§ **Extrait retenu**
"""

LE PRESIDENT -- Juste trois brèves remarques. La première : si nous n'étions pas intervenus à Benghazi, c'est des milliers, voire des dizaines de milliers de morts certains. Personne n'aime la guerre et personne ne donne un ordre aux militaires de son pays d'intervenir de gaité de cur. Je vous demande de réfléchir à cela. Benghazi a près d'un million d'habitants. Monsieur KADHAFI avait dit que sa vengeance serait terrible et on peut lui faire crédit quand il dit cela. Ce sont des dizaines de milliers de morts qui ont été évités et, je peux vous le dire, c'était une question d'heures, même pas de jours, et personne ne peut contester cela. Et qu'aujourd'hui, l'Italie et l'aviation italienne soient aux côtés de la démocratie et des victimes civiles, je m'en réjouis pour l'idée que j'ai toujours eue de la démocratie italienne. Ceci est la première remarque. La deuxième remarque : si nous faisons ces frappes, c'est pour avoir la paix. C'est justement parce qu'il y a cette intervention, qui frappe des objectifs militaires, qu'il y a une chance d'avoir la paix en Libye. Qui peut croire, qui pourrait oser dire que Monsieur KADHAFI serait venu discuter de l'avenir de la Libye s'il n'y avait pas ces frappes sur les objectifs militaires ? Donc, ce n'est pas les objectifs militaires ou la paix £ c'est parce qu'il y a les objectifs militaires -- et, encore une fois, merci à l'Italie d'y participer -- que nous avons une chance d'avoir la démocratie et la paix. Ce n'est pas l'un ou l'autre, c'est l'un et l'autre. Et puis la troisième remarque sur les soldats au sol : Madame, non. Pourquoi ? Parce que nous avons une règle. Cette règle c'est la résolution prise par les Nations Unies et la résolution prise par les Nations Unies ne prévoit pas l'intervention de soldats au sol. Alors, on peut discuter sur l'intervention d'agents de renseignements ou d'experts, mais l'intervention militaire au sol, elle n'est pas prévue par la résolution des Nations Unies. Et notre règle, c'est l'application de la résolution des Nations Unies. Pardon de dire cela avec beaucoup de force mais c'est comme ça que cela se passera. Et en Côte d'Ivoire, nous les Français, nous avons fait exactement la même chose, je veux dire, respecter la résolution des Nations Unies. Voilà.

"""

§ **Entrées fournies**
"""

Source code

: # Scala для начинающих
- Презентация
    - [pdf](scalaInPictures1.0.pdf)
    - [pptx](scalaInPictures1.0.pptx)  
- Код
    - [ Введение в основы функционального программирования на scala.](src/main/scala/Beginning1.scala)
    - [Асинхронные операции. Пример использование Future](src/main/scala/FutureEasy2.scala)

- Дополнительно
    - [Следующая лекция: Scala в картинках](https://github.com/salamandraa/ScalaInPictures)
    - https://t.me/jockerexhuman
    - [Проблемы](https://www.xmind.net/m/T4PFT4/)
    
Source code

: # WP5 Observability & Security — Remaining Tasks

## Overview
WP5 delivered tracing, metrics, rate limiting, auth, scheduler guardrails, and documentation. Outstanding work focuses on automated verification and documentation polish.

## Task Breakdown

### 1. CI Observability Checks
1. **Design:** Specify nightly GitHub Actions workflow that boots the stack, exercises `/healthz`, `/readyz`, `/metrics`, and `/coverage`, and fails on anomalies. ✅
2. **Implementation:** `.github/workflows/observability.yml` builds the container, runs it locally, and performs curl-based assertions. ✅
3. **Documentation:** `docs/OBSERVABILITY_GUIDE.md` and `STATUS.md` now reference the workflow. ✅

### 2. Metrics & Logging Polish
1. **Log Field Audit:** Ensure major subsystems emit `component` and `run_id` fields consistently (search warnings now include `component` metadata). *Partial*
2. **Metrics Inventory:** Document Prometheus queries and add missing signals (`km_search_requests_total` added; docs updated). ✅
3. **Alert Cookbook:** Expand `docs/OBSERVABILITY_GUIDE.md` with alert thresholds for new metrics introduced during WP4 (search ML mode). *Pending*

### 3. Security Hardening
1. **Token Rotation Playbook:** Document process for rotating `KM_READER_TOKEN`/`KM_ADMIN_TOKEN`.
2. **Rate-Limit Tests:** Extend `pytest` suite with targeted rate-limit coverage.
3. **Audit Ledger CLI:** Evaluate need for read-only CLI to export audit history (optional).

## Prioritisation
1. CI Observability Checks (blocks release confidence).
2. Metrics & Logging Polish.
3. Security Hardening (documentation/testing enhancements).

"""

§ **Consigne**
D'après l'extrait sur l'intervention en Libye, répondez brièvement :
(a) Combien d'habitants compte Benghazi ?
(b) Quel pays est remercié pour sa participation aux frappes ?
(c) Quel texte ne prévoit pas l'intervention de soldats au sol ?
Les entrées sont sans lien avec l'extrait.

§ **Réponse**
(a) Près d'un million.
(b) L'Italie.
(c) La résolution prise par les Nations Unies.